ESERCIZIO PROPOSTO
Traduci in inglese questa frase del brano sull'educazione: "Un genitore dovrebbe essere una guida, non un sorvegliante."
##### ESTRATTO DALLA FONTE
L'educazione dovrebbe insegnare a vivere sulla terra, imparando da noi stessi e dagli altri come un tutt'uno. L'apprendimento vero avviene con l'esperienza e la pratica, non con la teoria; le teorie servono solo a capire una parte di ciò che è importante.
Da dove possono imparare come funziona un'ecosistema, da una fotografia su un libro o visitando un bosco? Dove imparano a usare il loro corpo, ballando e giocando o dentro un quaderno pieno di parole? Come imparano meglio le lingue, leggendo e scrivendo oppure comunicando tra di loro? Che la terra gira intorno al sole è più facile capirlo da un libro o attraverso l'osservazione del cielo?

Certo si tratta di una rivoluzione rispetto all'attuale sistema scolastico, ma esistono già diverse scuole con un'approccio educativo totalmente diverso e altre ne stanno nascendo.
Dove non arriva, per ora, la scuola, possono intervenire i genitori.
Un genitore dovrebbe essere una guida, non un sorvegliante. Non un padrone che dice ai figli cosa devono fare, ma qualcuno che li consigli e li guidi a essere il meglio di se stessi nella loro unicità.

Le favole, collegando i bambini in modo facile, immediato e giocoso a questa loro spirituale peculiarità, sono un meraviglioso strumento educativo. Allora portiamoli in un bosco, e quando sono stanchi di camminare, sediamoci sotto un albero e narriamo ai piccoli di fate e folletti, poi ascoltiamo le fiabe che inventeranno per noi.
##########
##### BLOCCO DATI
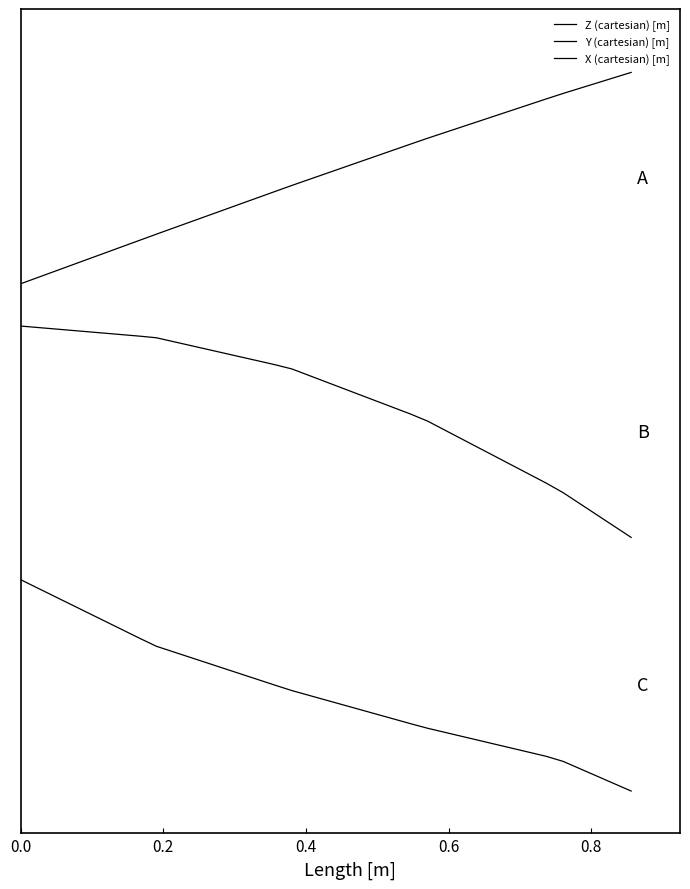

Does the chart have visible grid lines?

No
##########
RISPOSTA
A parent should be a guide, not an overseer.